MAKONG, You creepy gathering of indecent Wookiee hair.

 

 

 

That is all for now.

http://big.ykom.de/serverlocal/upload/P1117661886__big_pole.jpg

 

HYE YUORGE STEELING MISTER

im raged only 2 people knew wht festivus is.:tear:

 

i kno what it is.... and its fucking great :D

http://www.cbrsd.org/nessacus/festivus/pole_files/pole11.gif

http://infochord.de/assets/2003-2006/frank-costanza.jpg

http://www.leedberg.com/seinfeld/george/george.jpg

http://www.seinfeld-fan.net/pictures/kramer/kramer003.jpg

http://www.kwillis.com/images/festivus.jpg

1. Festivus

 

Festivus is a holiday created by Mr. Castanza after he failed to buy a doll for his beloved son George.
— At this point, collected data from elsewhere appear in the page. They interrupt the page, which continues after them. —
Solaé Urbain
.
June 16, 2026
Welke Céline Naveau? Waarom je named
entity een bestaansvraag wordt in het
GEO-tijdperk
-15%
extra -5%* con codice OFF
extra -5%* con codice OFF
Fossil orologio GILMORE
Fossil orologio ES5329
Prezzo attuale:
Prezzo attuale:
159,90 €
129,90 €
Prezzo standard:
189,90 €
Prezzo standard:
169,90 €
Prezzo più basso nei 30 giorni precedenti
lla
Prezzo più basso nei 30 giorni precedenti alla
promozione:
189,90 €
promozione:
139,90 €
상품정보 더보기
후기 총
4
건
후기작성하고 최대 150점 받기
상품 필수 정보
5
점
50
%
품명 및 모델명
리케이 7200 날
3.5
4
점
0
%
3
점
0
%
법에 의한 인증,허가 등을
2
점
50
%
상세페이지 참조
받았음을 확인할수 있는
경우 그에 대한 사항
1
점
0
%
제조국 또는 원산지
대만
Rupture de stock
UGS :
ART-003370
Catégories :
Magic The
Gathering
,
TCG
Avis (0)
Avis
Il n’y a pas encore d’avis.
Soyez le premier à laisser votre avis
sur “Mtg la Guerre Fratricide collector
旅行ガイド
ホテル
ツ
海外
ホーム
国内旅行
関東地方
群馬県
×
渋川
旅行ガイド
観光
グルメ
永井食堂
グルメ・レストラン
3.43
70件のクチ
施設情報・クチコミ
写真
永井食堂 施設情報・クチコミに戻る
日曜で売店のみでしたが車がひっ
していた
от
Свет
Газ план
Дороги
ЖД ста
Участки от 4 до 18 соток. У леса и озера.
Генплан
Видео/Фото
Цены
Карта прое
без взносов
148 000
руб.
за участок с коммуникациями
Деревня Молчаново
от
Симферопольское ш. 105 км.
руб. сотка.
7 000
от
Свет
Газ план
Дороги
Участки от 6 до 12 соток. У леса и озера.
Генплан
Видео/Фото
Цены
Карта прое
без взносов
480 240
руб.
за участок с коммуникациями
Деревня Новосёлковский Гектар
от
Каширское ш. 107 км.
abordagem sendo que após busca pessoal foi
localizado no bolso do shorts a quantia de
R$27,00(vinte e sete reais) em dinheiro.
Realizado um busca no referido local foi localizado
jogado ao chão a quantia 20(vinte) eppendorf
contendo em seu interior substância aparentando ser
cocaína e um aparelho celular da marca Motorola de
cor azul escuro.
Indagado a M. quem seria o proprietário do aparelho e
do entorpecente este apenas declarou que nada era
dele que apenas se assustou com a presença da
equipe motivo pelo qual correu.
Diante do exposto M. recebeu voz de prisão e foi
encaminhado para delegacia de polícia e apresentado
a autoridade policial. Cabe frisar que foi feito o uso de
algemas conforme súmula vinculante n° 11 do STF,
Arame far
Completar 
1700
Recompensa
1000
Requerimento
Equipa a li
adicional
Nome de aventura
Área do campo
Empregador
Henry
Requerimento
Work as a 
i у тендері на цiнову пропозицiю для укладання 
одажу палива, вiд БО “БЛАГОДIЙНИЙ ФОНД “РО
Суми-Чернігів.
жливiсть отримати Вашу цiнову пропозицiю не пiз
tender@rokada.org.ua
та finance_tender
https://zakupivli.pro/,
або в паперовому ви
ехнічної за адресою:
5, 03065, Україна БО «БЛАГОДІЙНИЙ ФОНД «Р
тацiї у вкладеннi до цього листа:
This holiday celebrates the things that grieved you for the past solar cycle (1 year). It is celebrated annually on December 23rd by the Castanza household and Seinfeld super-fans. The abscence of a tree is replaced by an aluminum pole. A festivus ritual is two people wrestling each other remorselessly and the head of the family is to be pinned. The holiday's motto is a festivus for the rest of us. For a period of over 20 years, Festivus was suspended from celebration only to be reencarnated by Cosmo Cramer in 1998.